The primary role of platelets in hemostasis is to start the blood coagulation process. These should ideally remain dormant and only become active when there is a vascular damage. Upon activation, platelets assemble and release various prothrombotic substances from their granules. These elements consist of vWV, fibrinogen, and coagulation factor V. Different surface Glycoproteins' (GP) expression was different in activated platelets. P-selectin, an adhesion molecule contained in the Weibel Palade bodies of endothelial cells and the granules of platelets, is translocated to the surface during this activation phase. Endothelium controls the action of proaggregants (such as thrombin, collagen, ADP, and TxA2) and releases some antiaggregants, such as NO and PGI2, in healthy blood arteries to prevent the formation of thrombus. NO penetrates the membrane and causes the synthesis of guanylate cyclase, in contrast to proaggregants, which manifest their actions after attaching to certain platelet surface receptors. Diabetes, atherosclerosis, hypertension, and heart disease all share the risk factor of excessive thrombus formation brought on by elevated platelet activity.

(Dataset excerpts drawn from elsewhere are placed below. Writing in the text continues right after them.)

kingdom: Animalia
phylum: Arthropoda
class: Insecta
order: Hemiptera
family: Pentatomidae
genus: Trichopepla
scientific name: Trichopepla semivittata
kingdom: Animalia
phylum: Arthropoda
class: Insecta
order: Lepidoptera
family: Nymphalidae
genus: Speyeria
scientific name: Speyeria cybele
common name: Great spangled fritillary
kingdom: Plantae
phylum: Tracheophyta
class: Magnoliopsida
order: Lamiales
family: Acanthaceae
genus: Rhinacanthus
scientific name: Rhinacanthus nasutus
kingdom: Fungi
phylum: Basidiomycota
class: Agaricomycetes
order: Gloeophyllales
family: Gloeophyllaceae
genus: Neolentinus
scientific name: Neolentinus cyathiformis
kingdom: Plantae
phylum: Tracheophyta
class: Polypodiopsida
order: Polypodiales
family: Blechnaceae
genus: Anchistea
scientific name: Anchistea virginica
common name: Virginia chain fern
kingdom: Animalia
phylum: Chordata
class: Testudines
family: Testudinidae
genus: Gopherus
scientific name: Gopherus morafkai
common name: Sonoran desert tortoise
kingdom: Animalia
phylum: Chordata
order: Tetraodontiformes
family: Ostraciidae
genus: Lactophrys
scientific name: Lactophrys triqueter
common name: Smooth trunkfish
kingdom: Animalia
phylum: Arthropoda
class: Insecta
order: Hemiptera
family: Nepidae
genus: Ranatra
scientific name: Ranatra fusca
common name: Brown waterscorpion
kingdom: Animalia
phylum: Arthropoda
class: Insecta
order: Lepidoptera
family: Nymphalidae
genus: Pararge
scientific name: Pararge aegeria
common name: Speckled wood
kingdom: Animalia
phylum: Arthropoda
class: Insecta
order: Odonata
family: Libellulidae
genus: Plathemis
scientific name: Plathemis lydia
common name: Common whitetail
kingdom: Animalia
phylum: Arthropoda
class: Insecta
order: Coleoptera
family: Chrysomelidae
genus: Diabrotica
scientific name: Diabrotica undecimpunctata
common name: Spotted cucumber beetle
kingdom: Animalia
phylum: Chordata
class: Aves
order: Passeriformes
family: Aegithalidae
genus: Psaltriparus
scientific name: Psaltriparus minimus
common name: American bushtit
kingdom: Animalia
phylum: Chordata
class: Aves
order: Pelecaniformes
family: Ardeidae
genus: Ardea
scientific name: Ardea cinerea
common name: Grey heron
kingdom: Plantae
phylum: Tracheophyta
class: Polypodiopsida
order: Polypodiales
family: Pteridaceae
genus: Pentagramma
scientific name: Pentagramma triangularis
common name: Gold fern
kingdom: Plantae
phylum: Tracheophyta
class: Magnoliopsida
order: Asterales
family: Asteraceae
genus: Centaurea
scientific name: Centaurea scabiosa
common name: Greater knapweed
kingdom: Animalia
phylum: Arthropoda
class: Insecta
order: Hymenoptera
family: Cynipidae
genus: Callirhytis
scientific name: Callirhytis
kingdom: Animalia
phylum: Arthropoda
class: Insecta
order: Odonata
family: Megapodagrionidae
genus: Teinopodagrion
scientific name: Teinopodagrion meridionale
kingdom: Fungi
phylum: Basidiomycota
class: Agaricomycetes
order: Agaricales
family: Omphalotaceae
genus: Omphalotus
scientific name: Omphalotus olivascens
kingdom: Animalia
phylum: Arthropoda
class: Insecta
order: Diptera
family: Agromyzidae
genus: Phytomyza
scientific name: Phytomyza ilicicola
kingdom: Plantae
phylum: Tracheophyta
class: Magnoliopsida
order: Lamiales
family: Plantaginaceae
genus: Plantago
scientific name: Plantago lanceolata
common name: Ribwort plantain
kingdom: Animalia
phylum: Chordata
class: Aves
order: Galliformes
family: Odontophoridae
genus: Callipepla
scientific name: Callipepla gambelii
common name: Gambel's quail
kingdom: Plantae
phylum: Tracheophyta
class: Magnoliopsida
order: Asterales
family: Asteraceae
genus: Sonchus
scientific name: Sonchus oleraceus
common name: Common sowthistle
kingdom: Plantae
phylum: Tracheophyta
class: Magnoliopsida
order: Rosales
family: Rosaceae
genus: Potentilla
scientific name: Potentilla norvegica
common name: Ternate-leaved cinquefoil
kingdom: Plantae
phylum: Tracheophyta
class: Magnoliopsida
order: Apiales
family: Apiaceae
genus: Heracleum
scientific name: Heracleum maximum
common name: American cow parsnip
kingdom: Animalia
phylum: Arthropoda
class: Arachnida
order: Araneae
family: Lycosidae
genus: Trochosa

There is a higher risk of thrombotic vascular events due to platelet dysfunction. The use of antiplatelet medications as part of the treatment regimen for lowering cardiovascular risk has brought attention to the relevance of platelet abnormalities in the atherothrombotic process. Although the multiple causes of platelet dysfunction are outside the purview of this analysis, diabetes and the resulting hyperglycemia cannot be disregarded. In addition to causing a hypercoagulable state, hyperglycemia is a factor in both micro- and macrovascular disease. According to studies, the effect can be minimised by maintaining appropriate regulation of fasting and post-prandial glucose levels. The latter's ability to alter the morphological results of the platelet ultrastructure in diabetic individuals is yet unknown. Type 2 diabetes is associated with a range of haemostatic disorders, including the suppression of fibrinolysis and an increase in fibrinogen. By increasing blood viscosity, clot size, tissue deposition, and stimulating atherosclerosis and vascular thickening, elevated fibrinogen increases the burden of cardiovascular risk. Because changes in erythrocyte composition and rheological function are linked to increased oxidative stress, erythrocytes also play a role in diabetes' high prevalence of atherosclerotic illnesses.